- **THE PROBLEM**: Reproduce word for word the part of the passage on deciding when to have a second baby that starts with "It feels like such" and ends after "of just two.".

(SOURCE PASSAGE Opens)

We were incredibly lucky and I got pregnant very quickly after we started trying. I realise for a lot of people it’s not simply a case of deciding to have a baby and bam! you’re pregnant. I worry that it won’t be as straightforward next time, maybe it will take longer, maybe we will experience a loss.
I was sooo broody when T was about 10 months old. I’m so pleased that S talked me out of trying for another baby then- baby number two would have been born while T was still a baby himself.
If we were to start trying now there would be more like a 2-2 1/2 year age gap, which is about what I had originally planned. But now I’m not sure. T is at such a great age, he’s so much fun and is learning stuff all the time, I feel like I want to focus all my time and energy on him. I felt so awful during the first trimester, I can’t imagine how I would be able to be the good Mummy that T deserves while feeling so exhausted and sick. I can imagine I would feel guilty a lot of the time while pregnant. I also remember how hard having a newborn is, how will I cope with toddler to look after too?
T gets a bit jealous when I’m pretending to cuddle teddies and pulls them away from me. It makes me worry what he would be like with a baby. He would be old enough to feel jealous but not old enough to understand why he has to wait while I feed/change the baby.
At the moment T sleeps in a co-sleeper cot in our room and I cuddle him to sleep. I love doing this. If we had another baby they would have to go in the co-sleeper and T would have move into his own room. I really don’t want to have to do this, I love our sleepy cuddles and having him right next to me, it’s something that I will seriously miss.
I realise there’s no rush to have a second. I’m 29, S is 32. But I don’t want a big age gap though. I want my children to grow up together and have similar interests. I don’t want to have forgotten what to do with a baby by the time the second comes along. I also want to get all the sleepless nights out of the way as soon as possible!
It feels like such a massive decision. I said to S it feels like a much bigger decision than when we decided to have T. I guess it’s because it’s going to turn three people’s worlds upside down instead of just two.
What age gap do you have? Is there ever a good time to have a second baby?

(SOURCE PASSAGE Closes)
(DATASET EXTRACT Opens)

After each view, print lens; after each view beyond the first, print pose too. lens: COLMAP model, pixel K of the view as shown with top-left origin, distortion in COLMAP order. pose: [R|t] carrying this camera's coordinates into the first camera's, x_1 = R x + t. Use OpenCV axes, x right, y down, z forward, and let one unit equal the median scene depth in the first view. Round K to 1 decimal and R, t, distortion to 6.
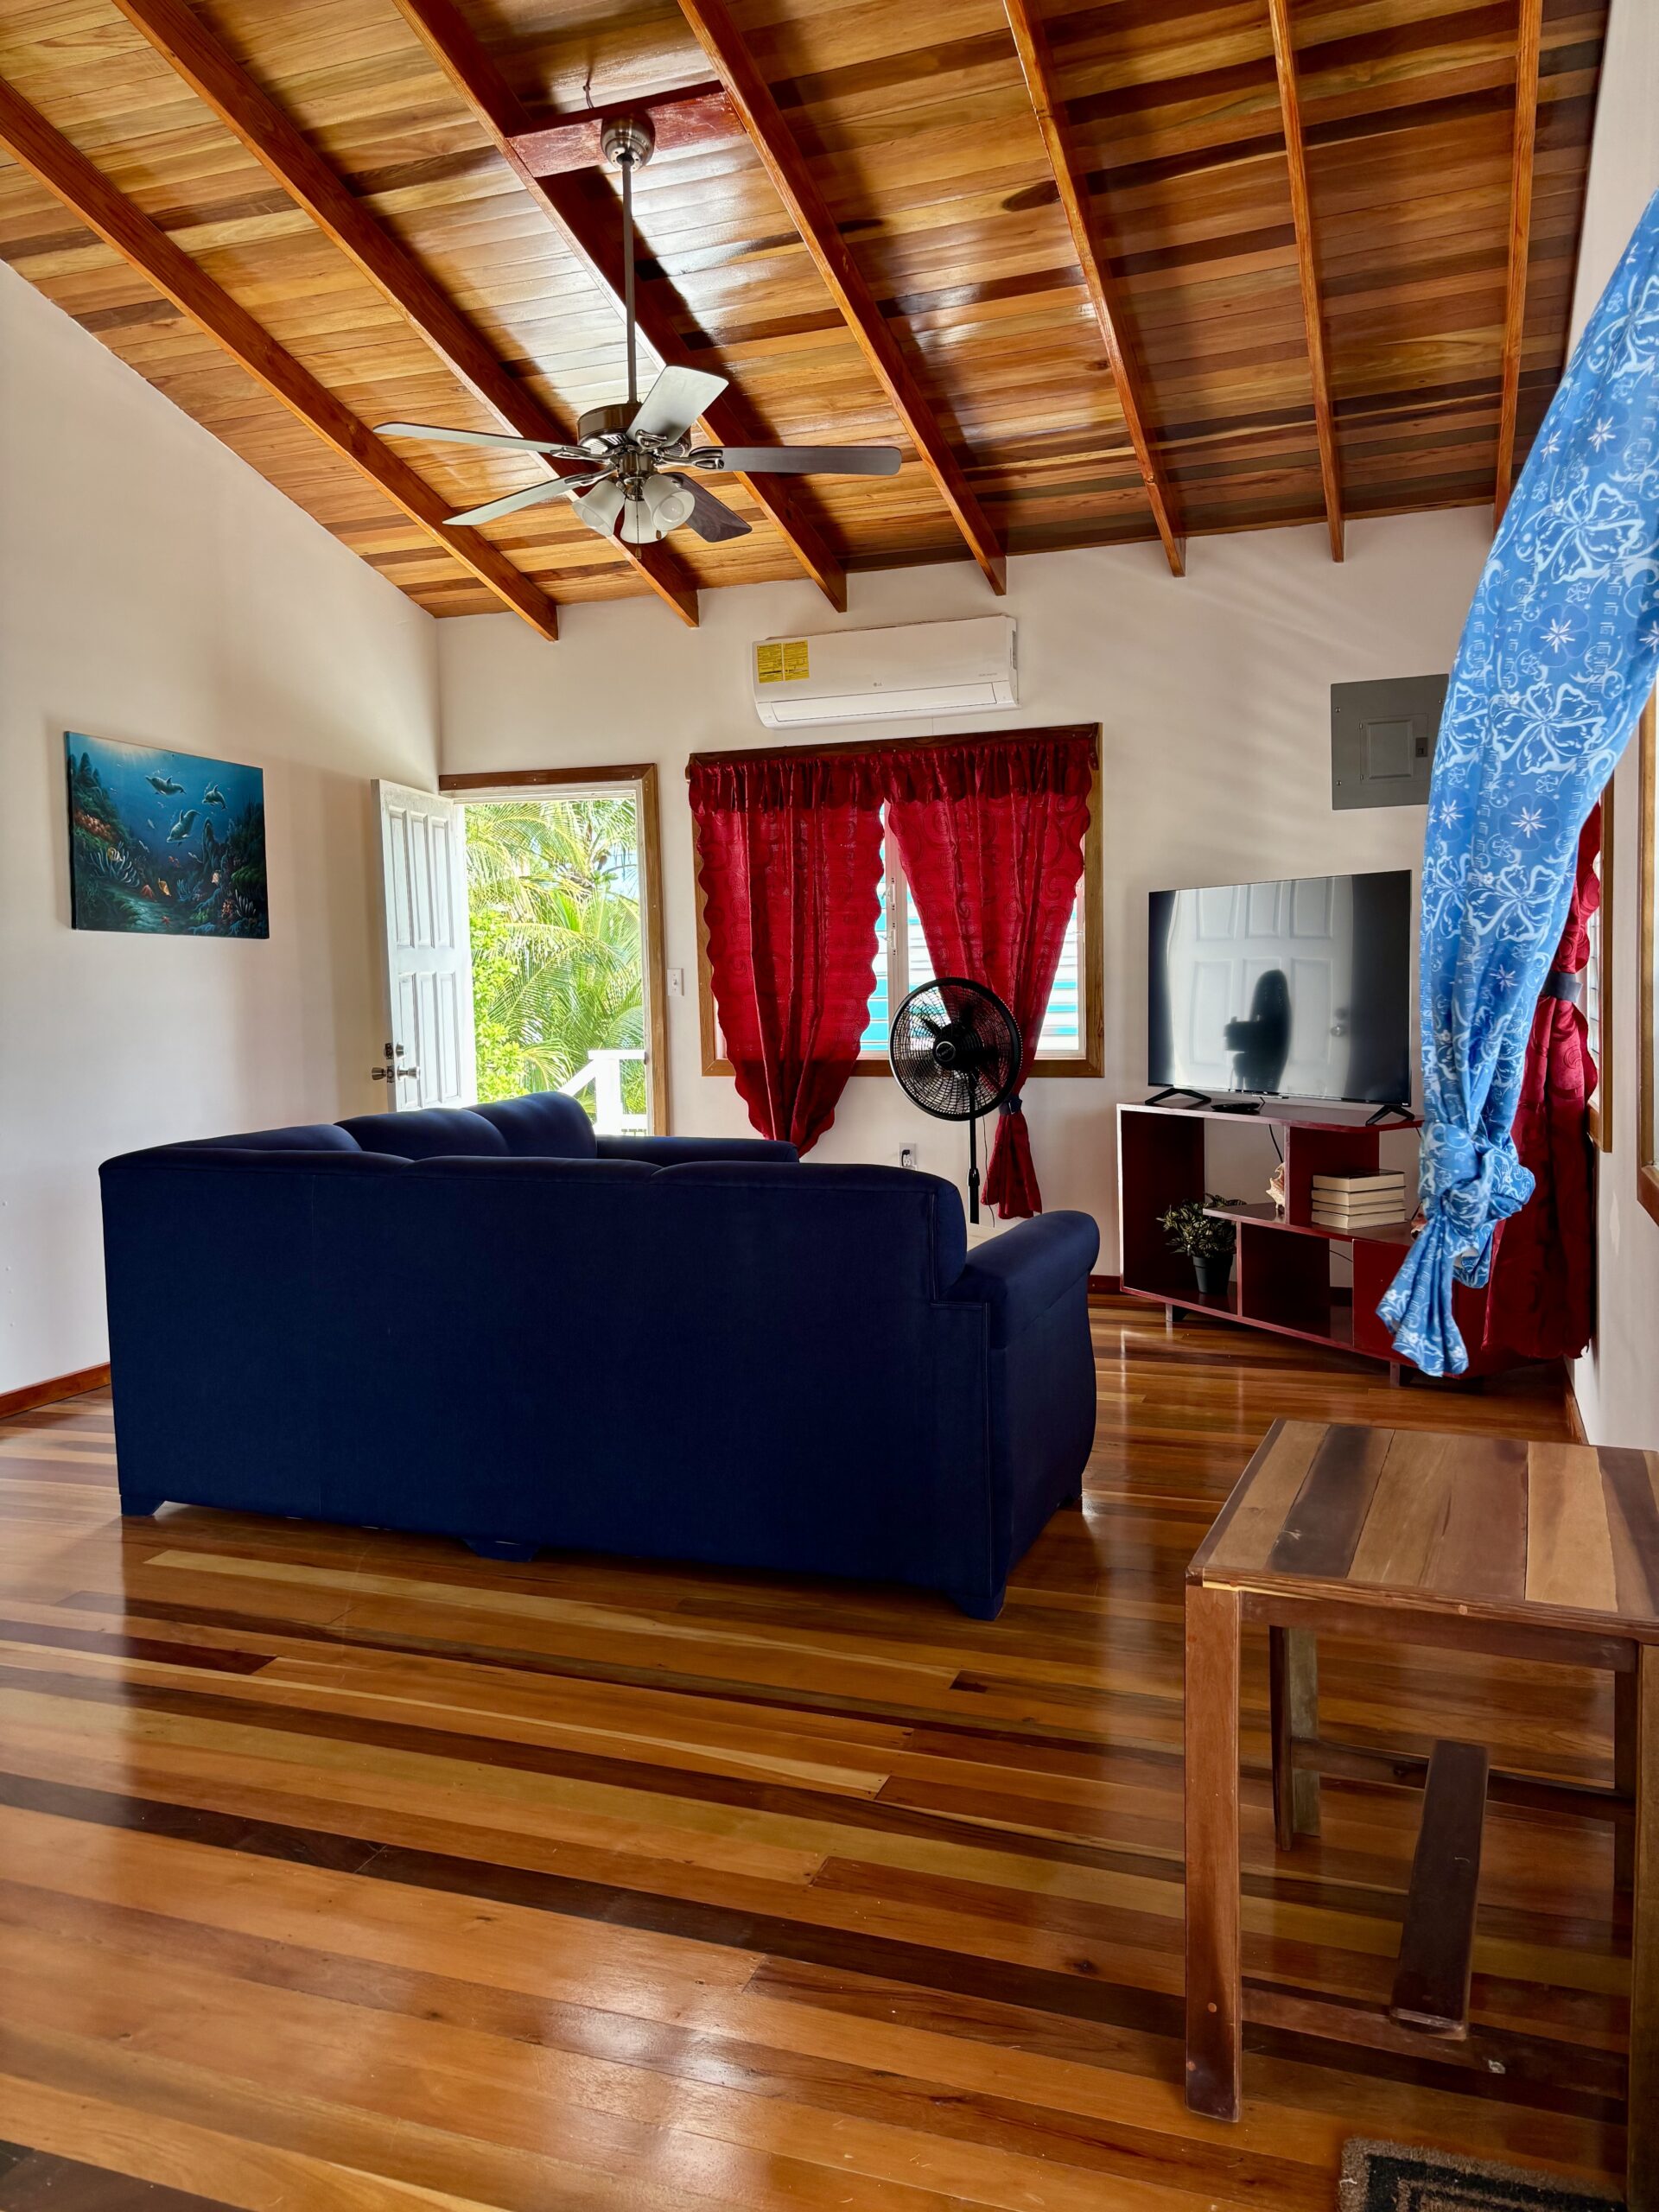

(DATASET EXTRACT Closes)

- **SOLUTION FOR THIS TASK**:
It feels like such a massive decision. I said to S it feels like a much bigger decision than when we decided to have T. I guess it’s because it’s going to turn three people’s worlds upside down instead of just two.